Cada passo dado no dia em que Odilaine morreu foi encenado pelo médico, investigado pelo caso, e fotografado por peritos. No depoimento dado à Polícia Civil em novembro (testemunho que embasou a reconstituição), Boldrini havia dito que ainda estava na sala quando ouviu o estampido do tiro que matou a mulher e que, logo após, desceu até a farmácia localizada no térreo do prédio.
Essa cena foi reproduzida às 15h desta quarta-feira. Assim que a imagem do médico surgiu atrás da porta de vidro que leva ao estabelecimento, as pessoas que acompanhavam a movimentação do lado de fora protestaram.
- Assassino! Não pesa a tua consciência? - berraram.
Por orientação da defesa, o médico não reproduziu o momento em que diz ter corrido em direção ao consultório de um amigo, distante a poucos metros de seu consultório. O diretor do Departamento de Criminalística do IGP, Paulo Frank, avaliou que a ausência não irá prejudicar o resultado da reprodução.

▶ DADOS APRESENTADOS
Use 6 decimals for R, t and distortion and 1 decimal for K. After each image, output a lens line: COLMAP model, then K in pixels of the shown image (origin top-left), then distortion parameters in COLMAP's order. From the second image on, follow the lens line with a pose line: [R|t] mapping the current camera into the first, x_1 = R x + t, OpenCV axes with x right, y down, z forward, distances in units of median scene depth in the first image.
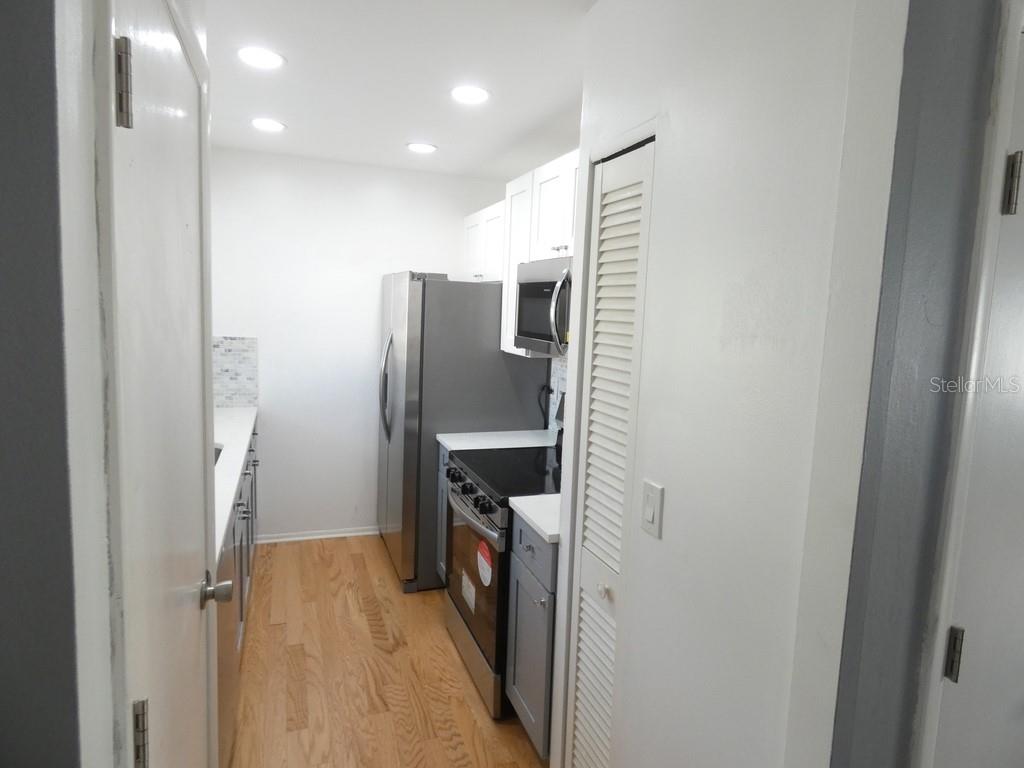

▶ TAREFA A
De acordo com o texto em estudo, por que o médico não reproduziu o momento em que diz ter corrido em direção ao consultório de um amigo? Responda em até três frases.
▶ TAREFA B
Indique se cada afirmação concorda com o texto em estudo, respondendo sim ou não e citando literalmente as palavras do texto que decidem a questão: (i) A reconstituição se baseou no depoimento dado à Polícia Civil em novembro. (ii) A farmácia ficava no andar de cima do prédio. (iii) Paulo Frank avaliou que a ausência da cena prejudicaria o resultado da reprodução.
▶ TAREFA C
Transcreva o trecho do texto em estudo que começa em "- Assassino! Não" e segue até "resultado da reprodução.".
Baseie-se somente no texto em estudo, sem recorrer aos dados.

▶ RESULTADO DO EXERCÍCIO A
O médico não reproduziu esse momento por orientação da defesa.

▶ RESULTADO DO EXERCÍCIO B
(i) Sim: "No depoimento dado à Polícia Civil em novembro (testemunho que embasou a reconstituição)".
(ii) Não: "a farmácia localizada no térreo do prédio".
(iii) Não: "a ausência não irá prejudicar o resultado da reprodução".

▶ RESULTADO DO EXERCÍCIO C
- Assassino! Não pesa a tua consciência? - berraram.
Por orientação da defesa, o médico não reproduziu o momento em que diz ter corrido em direção ao consultório de um amigo, distante a poucos metros de seu consultório. O diretor do Departamento de Criminalística do IGP, Paulo Frank, avaliou que a ausência não irá prejudicar o resultado da reprodução.